Ce lundi, devant la porte du Bureau ovale, le président des États-Unis reçoit deux sacs de fast-food des mains d’une livreuse, distribue un billet de cent dollars et disserte sur l’exonération fiscale des pourboires. Entre deux sarcasmes sur la précarité et une énième marque de manque de respect envers le Pape et ce qu’il représente, il sature l’espace.

C’est la manœuvre classique du prestidigitateur: focaliser l’attention des médias et de l’opinion sur des traits de personnalité outranciers ou des polémiques de bas étage pour masquer ce qui, pourtant, saute aux yeux.

Car au milieu de ce spectacle, une phrase a été prononcée. Une phrase centrale que peu d’observateurs ont jugé bon de retenir: les États-Unis ont du pétrole et du gaz à revendre. Le marasme économique ne les handicape pas, et ils sont en mesure de doubler leur production actuelle.

Avec quelles ressources? Comment?

Cette simple déclaration déchiffre l’ensemble de la séquence. Trump a dit que l’Amérique est en position de pallier le désordre que causerait une escalade militaire, en permettant aux nations dépendantes du détroit d’Ormuz — désormais sous blocus — de s’approvisionner auprès d’elle.

A-t-il organisé ce pivot?

Israël s’est placé au premier plan pour faire de l’Iran le prétexte, en permettant de surinterpréter, dans l’opinion publique, l’imminence de la menace nucléaire que représente l’enrichissement de l’uranium, pour ensuite en faire le levier de cette opération.

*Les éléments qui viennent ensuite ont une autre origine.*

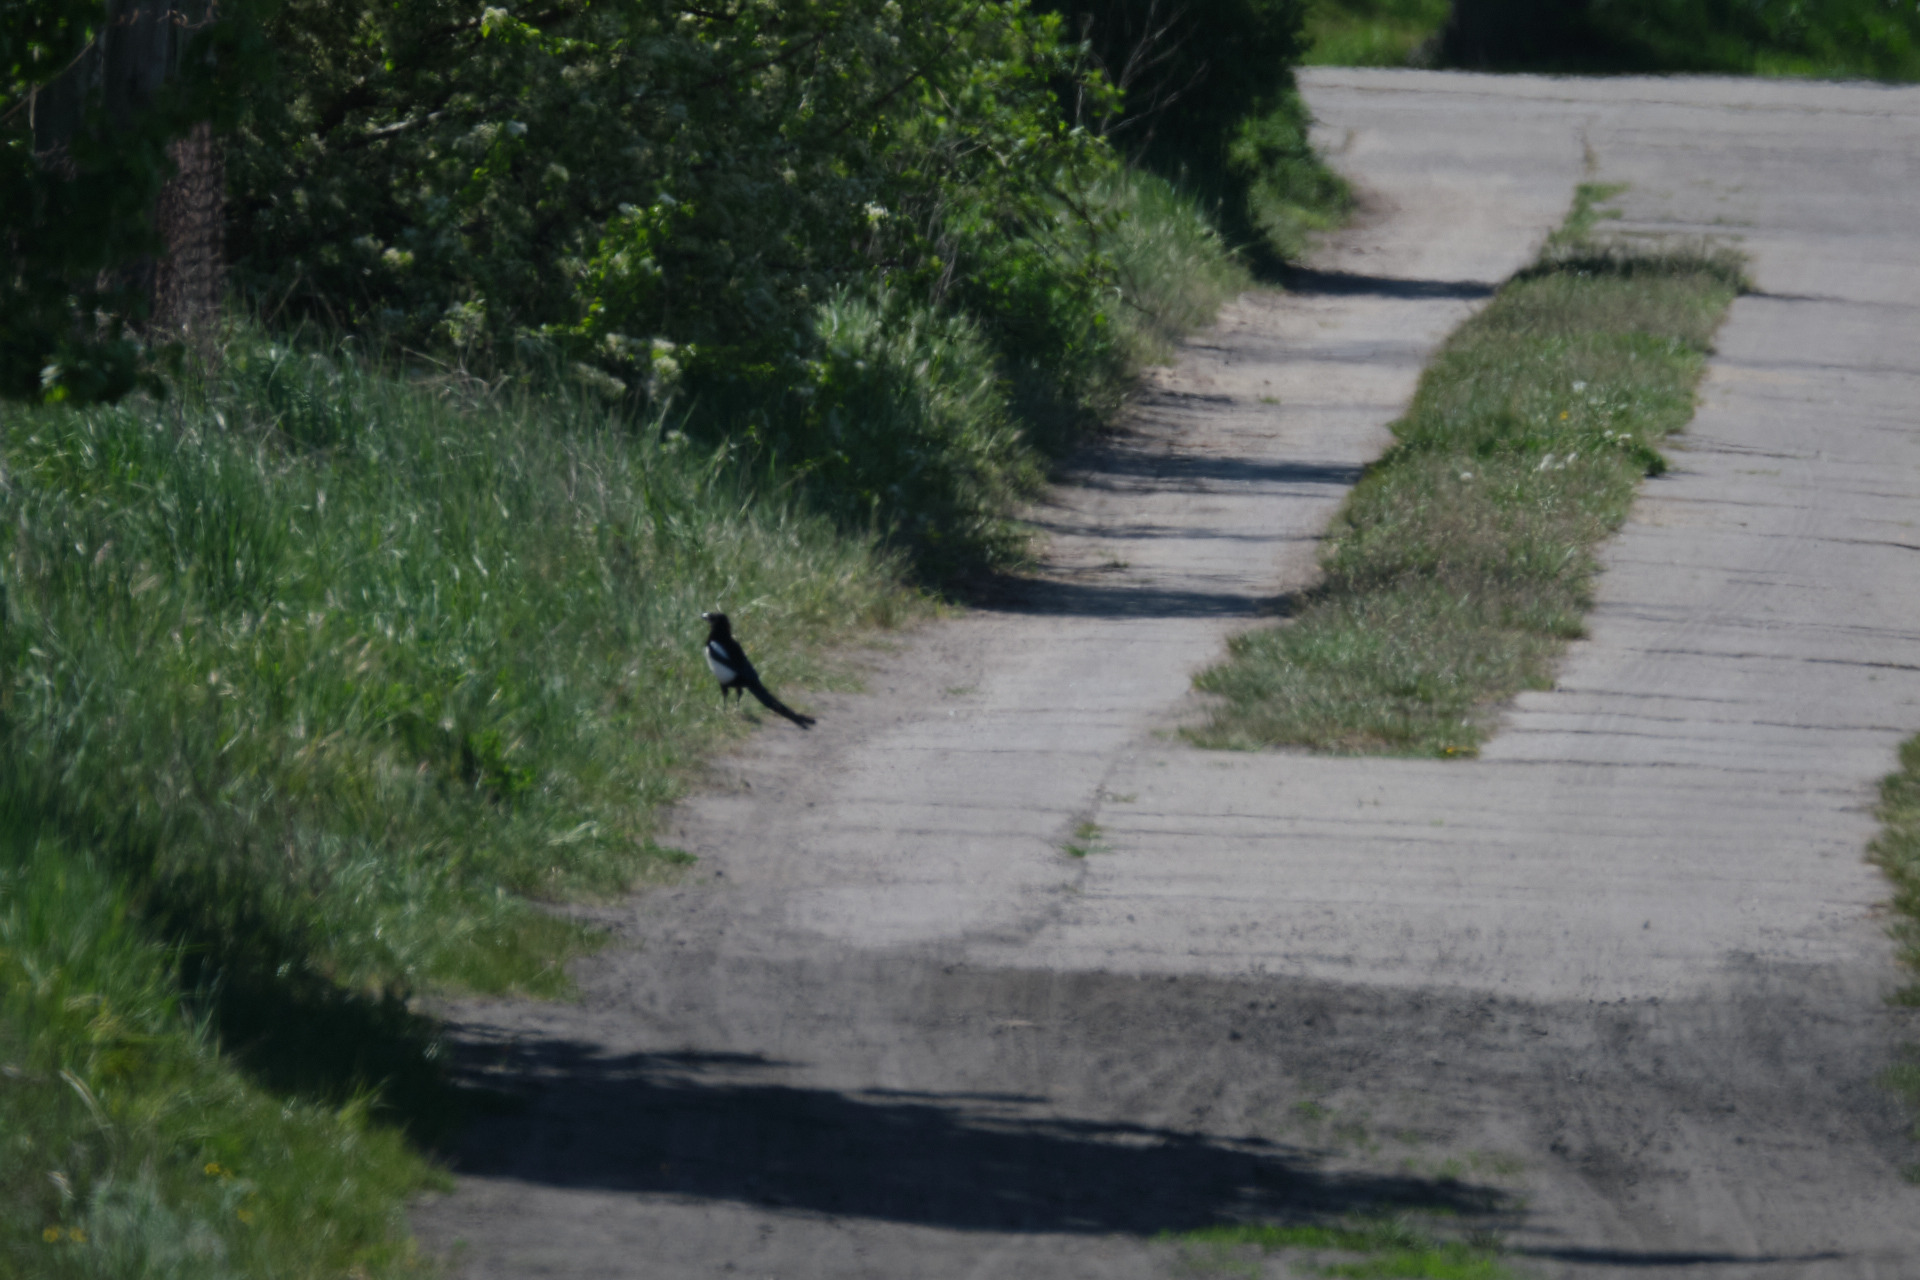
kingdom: Animalia
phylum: Chordata
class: Aves
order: Passeriformes
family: Corvidae
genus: Pica
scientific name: Pica pica
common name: Eurasian magpie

L’oligarchie américaine qui entoure le président, et qui pénètre sans doute toutes les strates de l’État, exploite ce blocus à son profit exclusif.

Ce qui se passe, c’est cela et rien que cela: une manœuvre stratégique visant à imposer l’Amérique comme le maître énergétique mondial et celui qui en contrôle les voies maritimes.

Cette volonté d’hégémonie brutale sur les ressources n’est pas nouvelle, elle est la cohérence même de cette administration. Elle éclaire d’un jour implacable les positions de force prises récemment sur le Venezuela pour en contrôler la destinée pétrolière. Elle explique, tout autant, la tentative assumée – et à laquelle il n’entend pas renoncer — d’annexer le Groenland qui est la porte du passage du Nord-Ouest.

Une offensive inouïe face à laquelle, fait d’une limpidité troublante, Vladimir Poutine n’a pas levé le petit doigt.

Il n’a pas levé le petit doigt. Pour quelle raison? Pour satisfaire quel deal?

Voilà où nous en sommes: sous le vernis de la farce médiatique et de la livraison de repas, un hold-up planétaire est en train de s’accomplir. L’écran de fumée est grotesque, mais le piège, lui, est en train de se refermer sur le monde.

Les médias ont souvent honni les pétro-monarchies. Ils se montrent coupablement complaisants avec la plus grande « pétro-démocratie » qui se veut plus grosse que le bœuf.